Oberstes Ziel des Vorhabens ist, „mehr Leute von Facebook und anderen Datenschleudern wegzukriegen“, wie der Anon schreibt. „Eine dezentrale und anonyme Anlaufstelle, wo niemand einen Klarnamen oder ein Gesicht hat, kann von außen nicht gestört werden.“

Ein Laienblog mit redaktioneller Bearbeitung

Anonymous will jeden Artikel prüfen, bevor er erscheint. Bei groben Fehlern behalten sich die Blogger hinter der typischen Guy-Fawkes-Maske eine Bearbeitung vor, Verschwörungstheorien würden gar nicht veröffentlicht. Dieses Redaktionelle ist ein weiterer Unterschied zu Indymedia – dessen Kollektiv mochte die Anonymous-Pläne trotz zweier Anfragen nicht kommentieren.

Plant Anonymous also ein journalistisches Angebot? Nein, eher ein Laienblog. „Eine komplett eigene Nachrichtenseite ist in Deutschland nicht nötig, viele Medien hier arbeiten gut, und man kann mit deren Inhalt gut arbeiten“, twittert der Anon.

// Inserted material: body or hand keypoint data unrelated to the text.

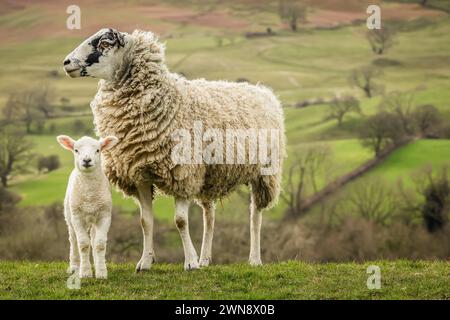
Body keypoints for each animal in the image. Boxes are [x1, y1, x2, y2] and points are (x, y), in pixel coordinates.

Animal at [57, 134, 118, 278]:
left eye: (98, 150)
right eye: (76, 150)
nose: (86, 160)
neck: (89, 196)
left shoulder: (104, 215)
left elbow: (100, 244)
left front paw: (101, 272)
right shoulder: (77, 216)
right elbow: (83, 245)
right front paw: (85, 273)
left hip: (94, 219)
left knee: (94, 238)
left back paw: (97, 263)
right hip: (69, 217)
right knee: (73, 240)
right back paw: (74, 267)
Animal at [62, 28, 286, 272]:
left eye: (104, 43)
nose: (66, 63)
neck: (167, 100)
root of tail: (262, 91)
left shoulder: (183, 173)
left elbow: (180, 221)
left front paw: (190, 262)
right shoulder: (141, 174)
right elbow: (145, 221)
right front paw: (145, 262)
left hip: (263, 172)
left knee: (255, 214)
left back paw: (254, 259)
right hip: (210, 175)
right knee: (209, 215)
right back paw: (205, 258)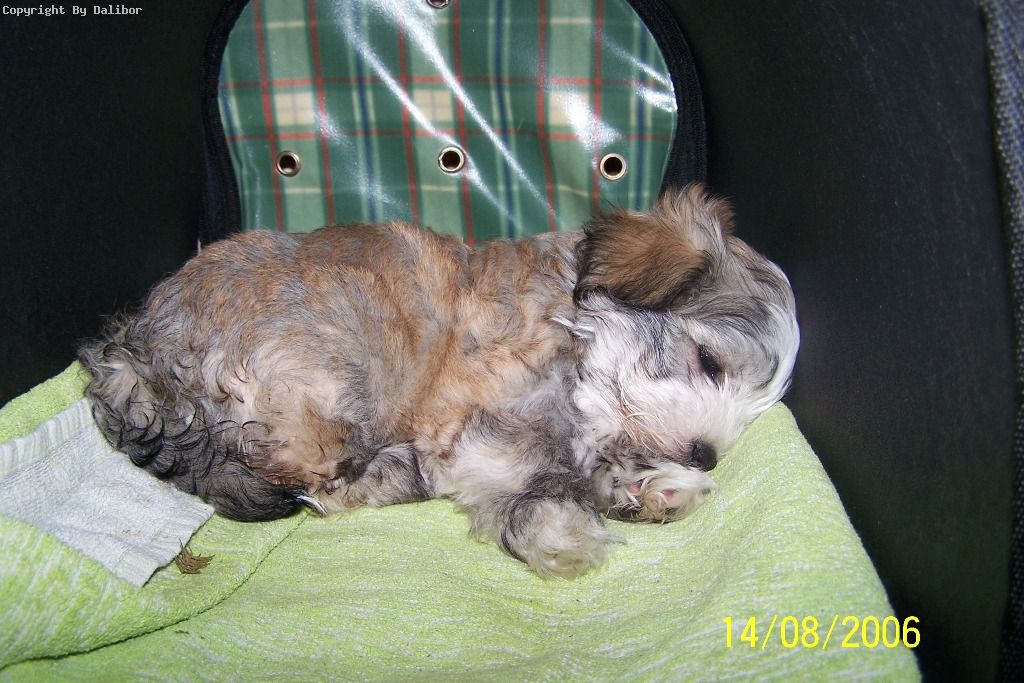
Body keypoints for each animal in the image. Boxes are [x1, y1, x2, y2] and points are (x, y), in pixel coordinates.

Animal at [79, 184, 799, 578]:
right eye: (709, 362)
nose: (705, 453)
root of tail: (128, 360)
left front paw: (651, 487)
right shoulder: (479, 429)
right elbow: (532, 479)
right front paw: (563, 530)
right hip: (322, 384)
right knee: (319, 478)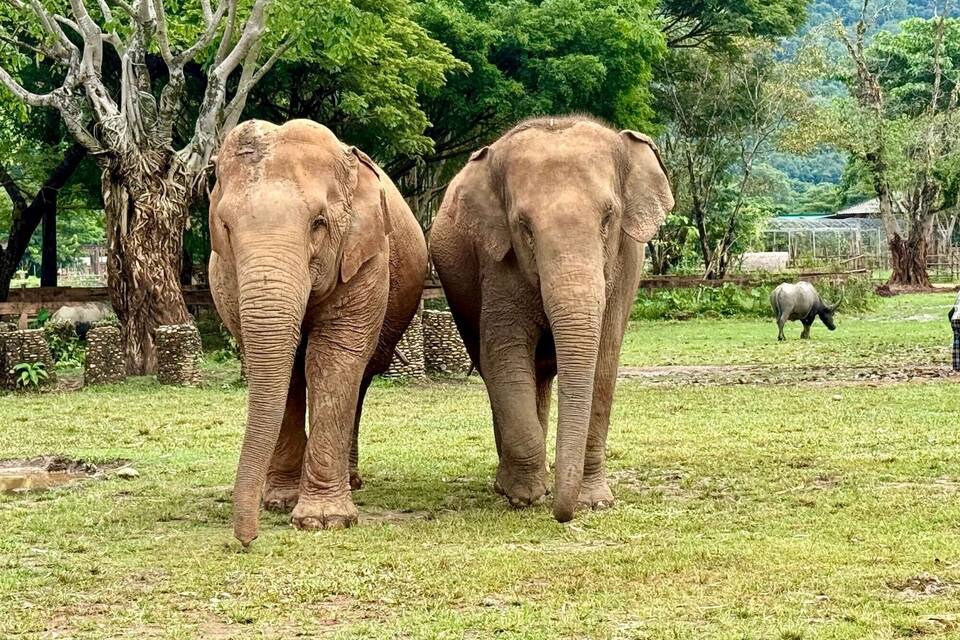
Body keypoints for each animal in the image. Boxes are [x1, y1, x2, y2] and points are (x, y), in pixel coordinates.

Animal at [209, 119, 428, 545]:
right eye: (225, 226)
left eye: (318, 223)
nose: (247, 540)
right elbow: (283, 371)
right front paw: (279, 501)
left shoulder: (366, 259)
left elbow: (332, 359)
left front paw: (324, 521)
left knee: (361, 378)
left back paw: (352, 481)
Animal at [430, 116, 674, 522]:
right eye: (524, 226)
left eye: (608, 217)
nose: (563, 516)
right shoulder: (497, 263)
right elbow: (504, 357)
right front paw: (525, 497)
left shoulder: (625, 264)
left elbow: (604, 364)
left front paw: (595, 502)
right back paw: (511, 483)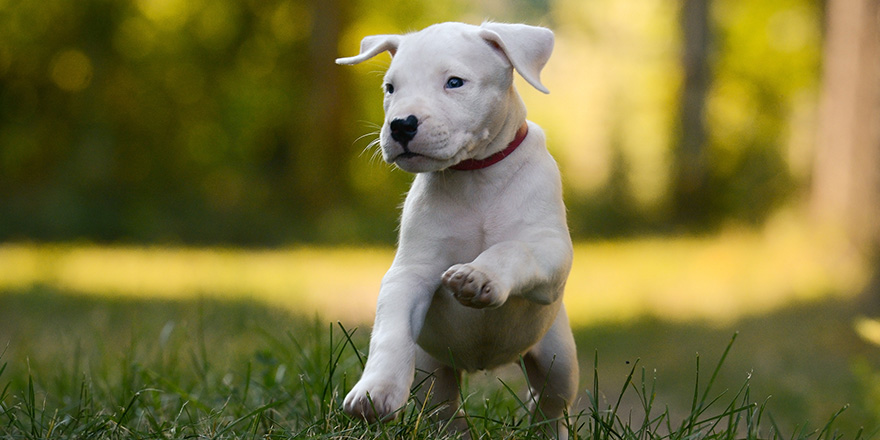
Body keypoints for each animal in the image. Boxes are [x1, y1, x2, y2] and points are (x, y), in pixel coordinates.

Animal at [336, 22, 576, 438]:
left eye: (454, 82)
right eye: (390, 88)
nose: (401, 125)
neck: (476, 177)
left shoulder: (550, 251)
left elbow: (513, 249)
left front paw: (478, 276)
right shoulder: (410, 272)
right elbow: (390, 329)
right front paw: (374, 391)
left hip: (558, 357)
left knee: (551, 404)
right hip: (431, 370)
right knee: (444, 409)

Im Gegensatz dazu kündigten US-amerikanische Anonymous-Aktivisten bereits vor Monaten an, eine eigene Nachrichtenseite zu starten, statt wie bisher Informationen nur zu aggregieren. Fast 55.000 Dollar sammelten sie über die Kampagnenseite Indiegogo. YourAnonNews wird hierzulande allerdings kritisch beobachtet: Spenden einzuwerben verstoße gegen die Prinzipien der Bewegung, sagt der Anon. Und lästert: „Man munkelt nebenbei noch im Kollektiv, dass die Kohle längst verprasst wurde.“

Freiwilling und Kostenfrei

Kohle kosten soll das deutsche Projekt toter Briefkasten deshalb nicht. Doch da fängt das Problem an: Alles beruht auf freiwilliger Arbeit. Die Blogger müssen Artikel sichten, filtern, publizieren. Ihre Zelle umfasst nach eigenen Angaben zwölf Mitglieder aus ganz Deutschland, die meisten aus Nordrhein-Westfalen. Nur fünf bloggen. Noch zu wenige, um den toten Briefkasten zu betreuen, schreibt der Anon, denn: „Es wird bestimmt viel Spam und Schrott reinkommen.“ Rein technisch sei fast alles startklar, Veranstaltungen können bereits anonym gepostet werden.

Alle diese Angaben zu überprüfen fällt schwer, denn kein Anon gibt seine Identität preis. Auf eine weitere Testanfrage der taz, diesmal per E-Mail und unter anderem Namen, antwortet ein Mitglied gleich lautend wie der twitternde Anon. Ein Kontakt per Telefon ist nicht möglich.

Anrufe bei der im Impressum genannten Schweizer Rufnummer landen auf der Mailbox eines Prepaid-Anbieters. Im fünften Versuch geht dort schließlich ein Mann ans Telefon – und weiß angeblich nichts von AnonNewsDe. Aber die Männer in den Agentenromanen sind ja auch eher verschlossene Typen.